*** Task data Section Begins ***
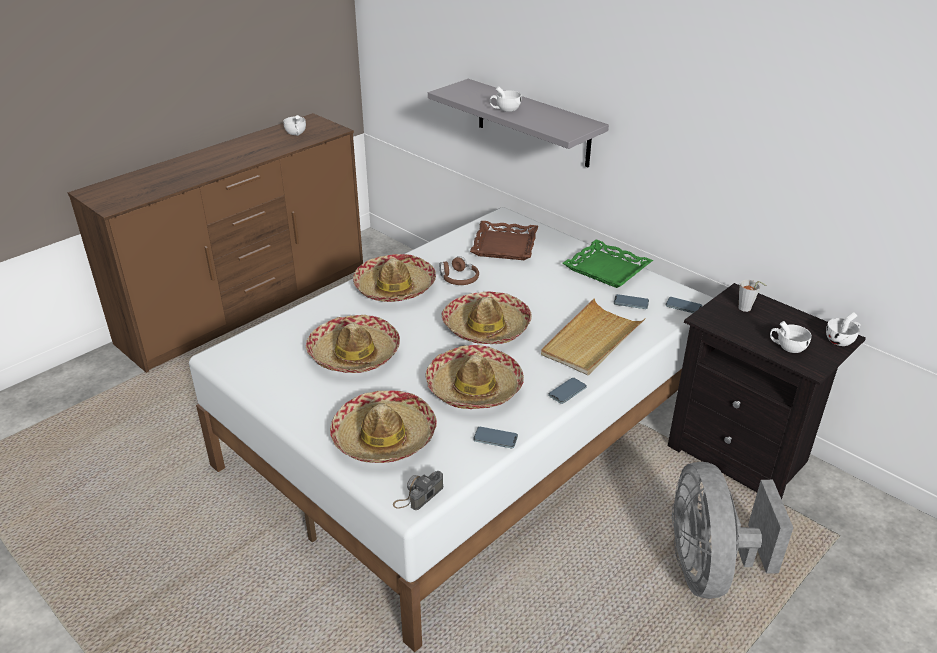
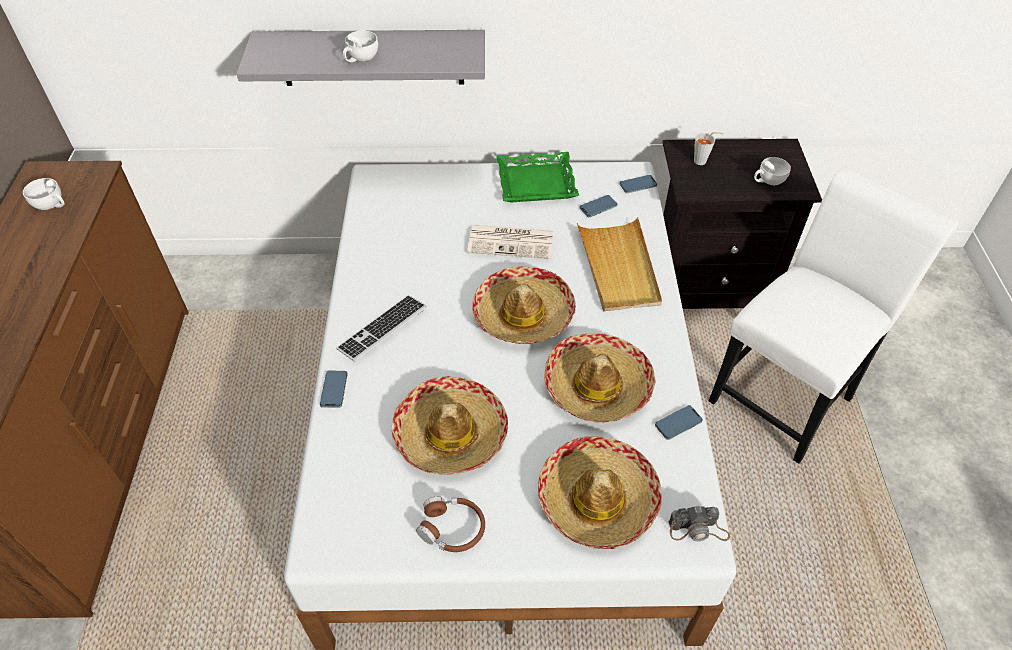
camera: 45 degrees left, 15 degrees up
hat [353,254,436,302] -> keyboard [336,295,426,361]
camera [393,471,443,510] -> camera turned 90 degrees counterclockwise [669,506,730,541]
brown headphones [440,256,479,285] -> brown headphones moved to [416,497,485,552]
brown tray [470,221,538,260] -> none
phone [548,378,587,404] -> phone moved to [320,371,348,408]
grey fan [672,462,793,599] -> white chair [709,167,958,464]
white cup [826,312,861,346] -> none
none -> newspaper [467,225,553,259]

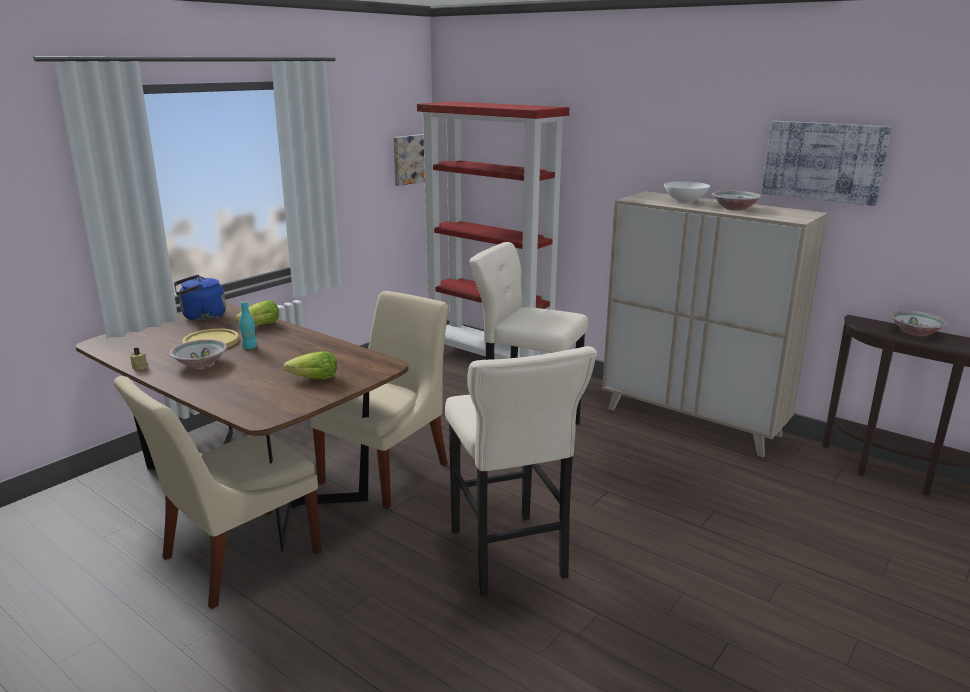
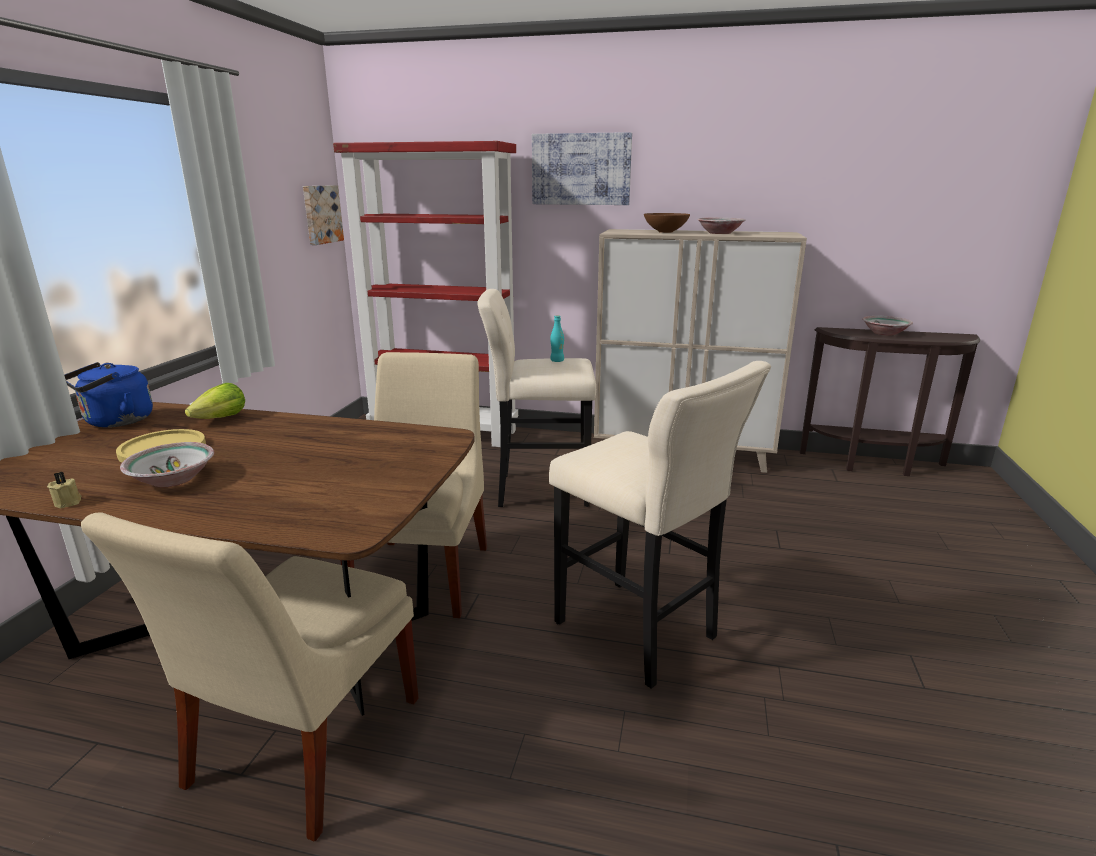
camera: 25 degrees left, 0 degrees up
turquoise bottle [239,301,257,349] -> turquoise bottle moved to [550,315,564,362]
lettuce [283,351,337,380] -> none
white bowl [664,181,710,203] -> brown bowl [644,213,690,233]
picture [761,121,892,206] -> picture moved to [532,132,632,205]

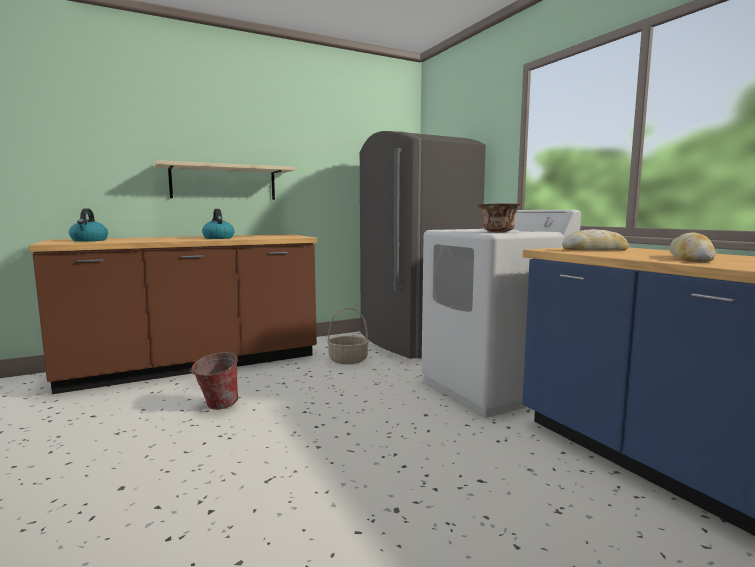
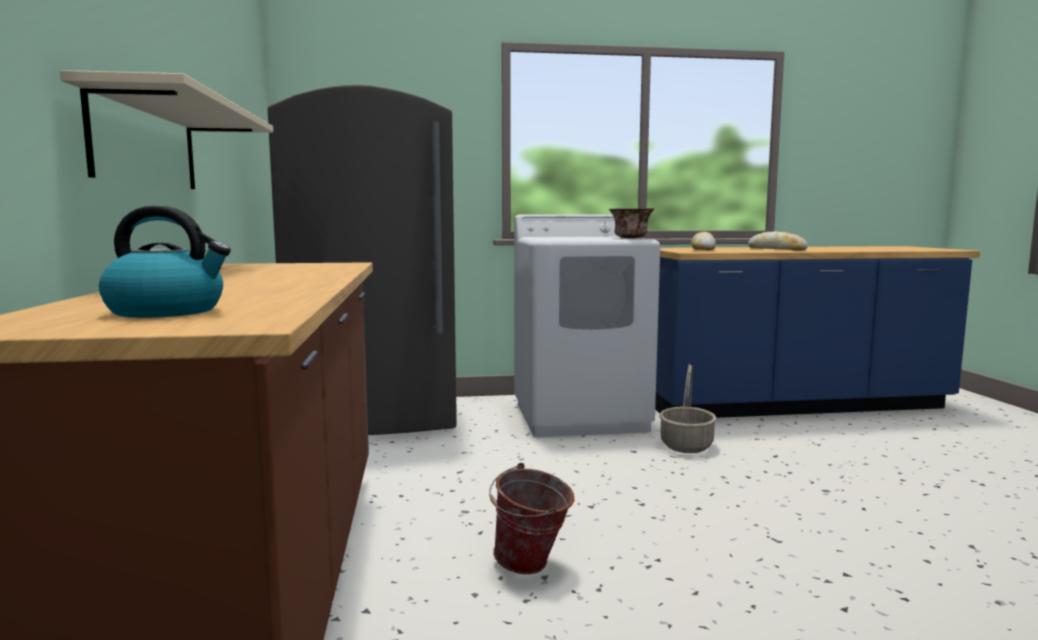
camera: 70 degrees left, 0 degrees up
kettle [202,209,234,239] -> none
basket [327,308,369,364] -> basket moved to [659,364,717,453]

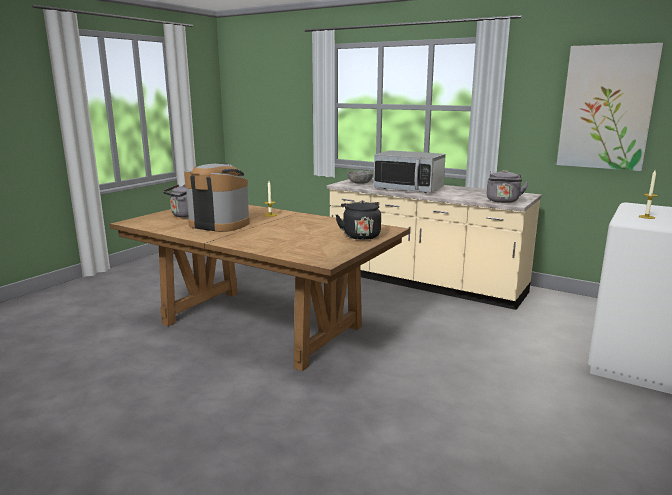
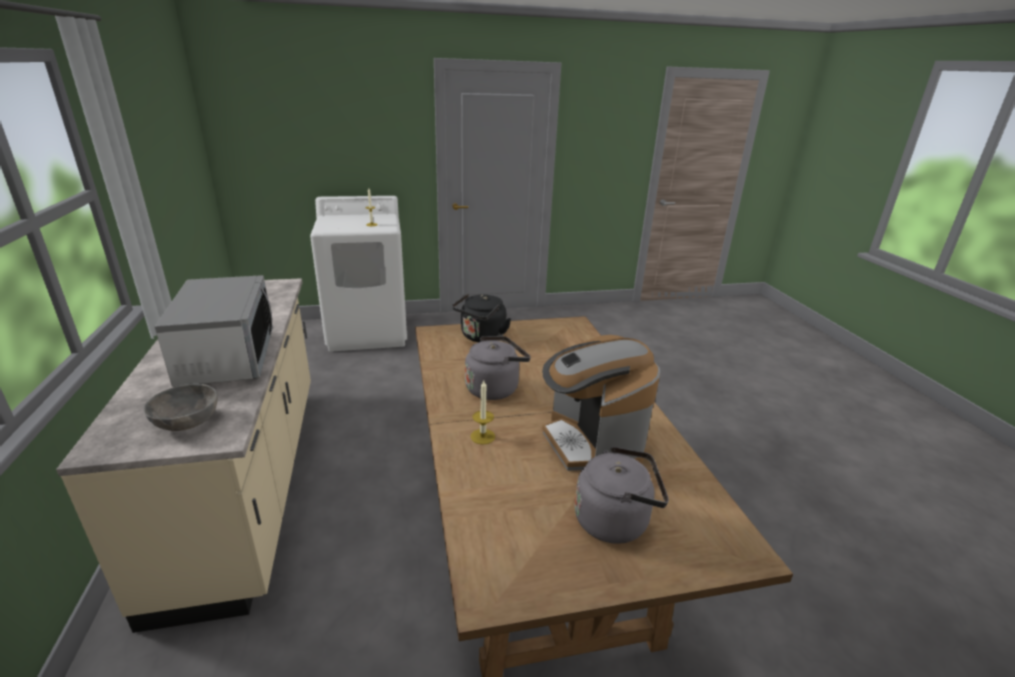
camera: 135 degrees left, 10 degrees up
grey kettle [487,170,529,203] -> grey kettle moved to [465,336,531,400]
picture [557,43,663,171] -> none

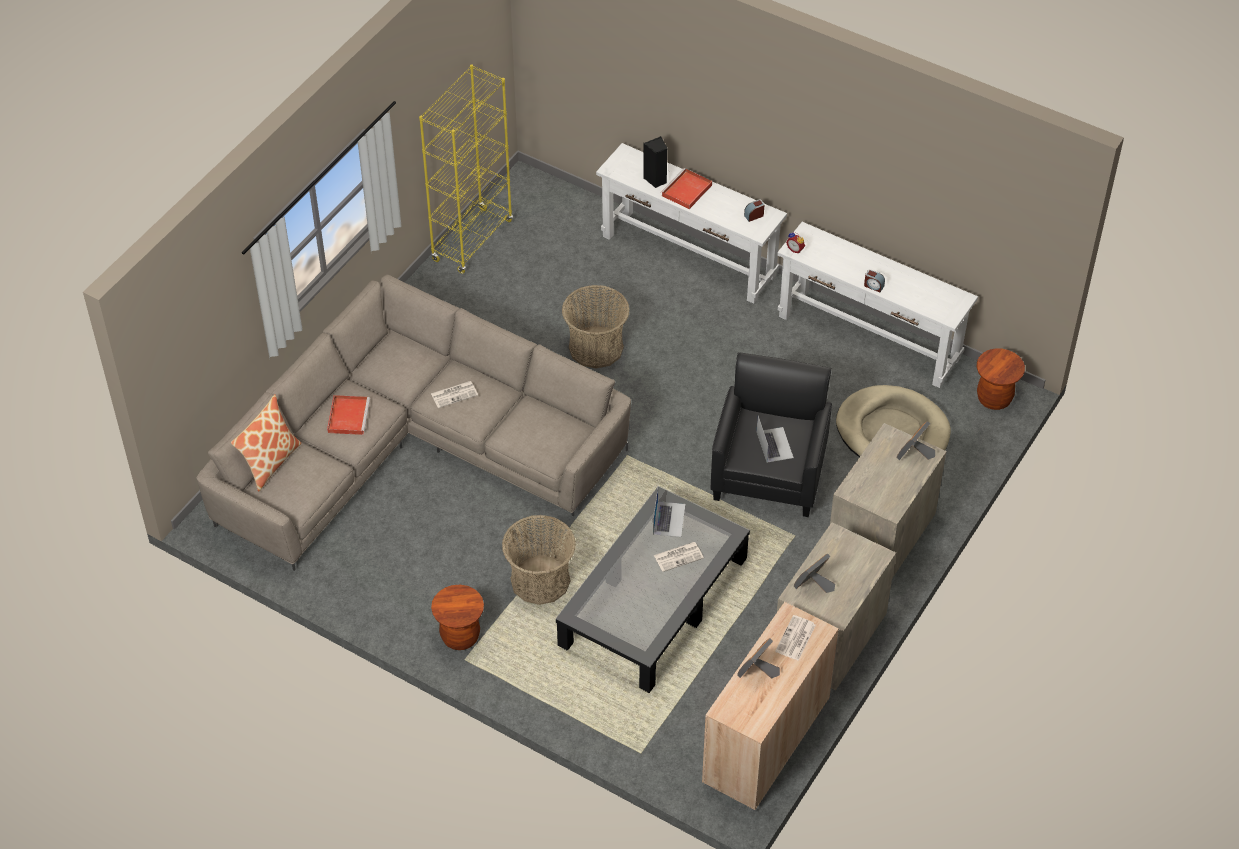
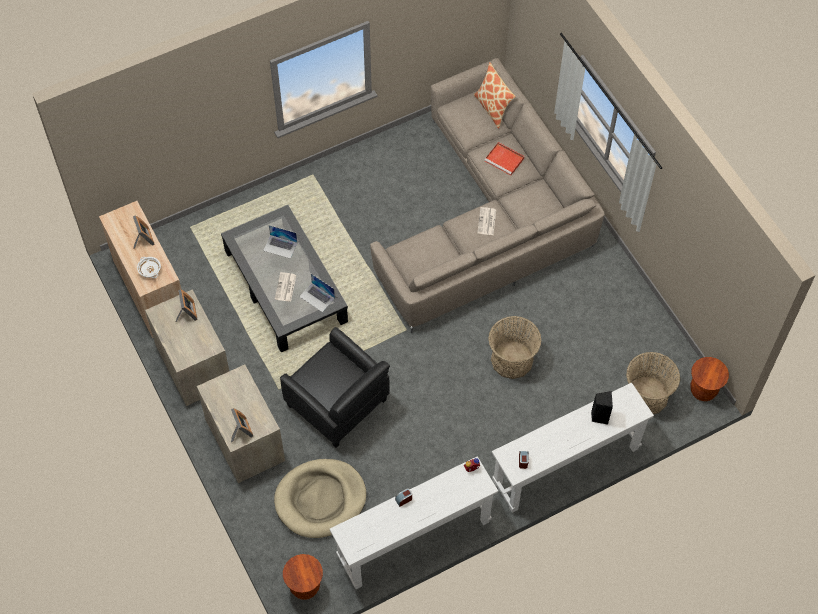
camera: 120 degrees right, 10 degrees up
yellow bookcase [419,64,513,274] -> none
brown stool [431,585,484,650] -> brown stool moved to [690,357,729,401]
basket [502,515,576,605] -> basket moved to [626,352,680,414]
red tray [661,168,712,209] -> none
laptop [757,416,794,463] -> laptop moved to [263,225,297,259]
newspaper [775,615,816,661] -> white bowl [137,257,161,278]

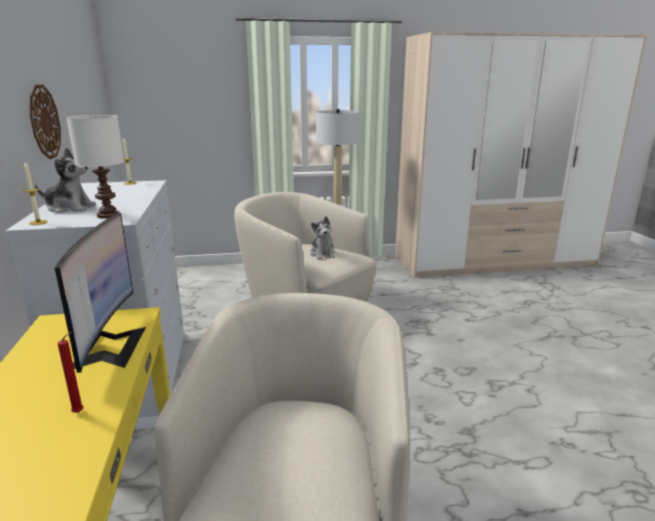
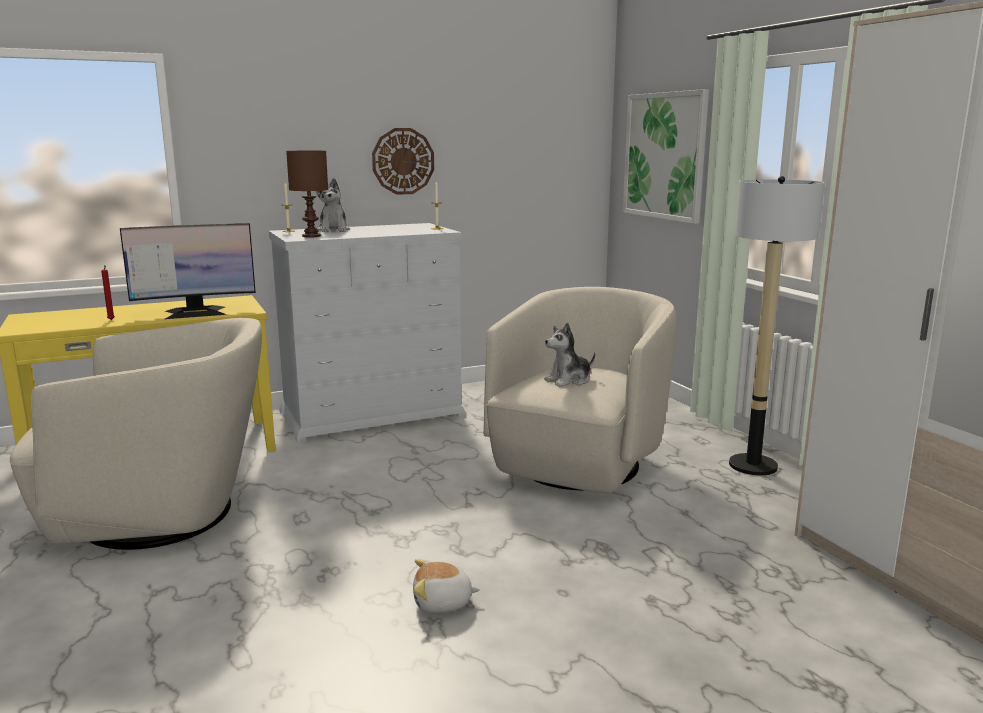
camera: 75 degrees right, 5 degrees down
white table lamp [66,115,124,219] -> brown table lamp [286,151,328,237]
none -> plush toy [413,559,480,613]
none -> picture [623,89,709,224]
*** Task data Section Ends ***
[Brief]: Give the number of lines above that contain "tray", and nothing more.

[Solution to this problem]: 2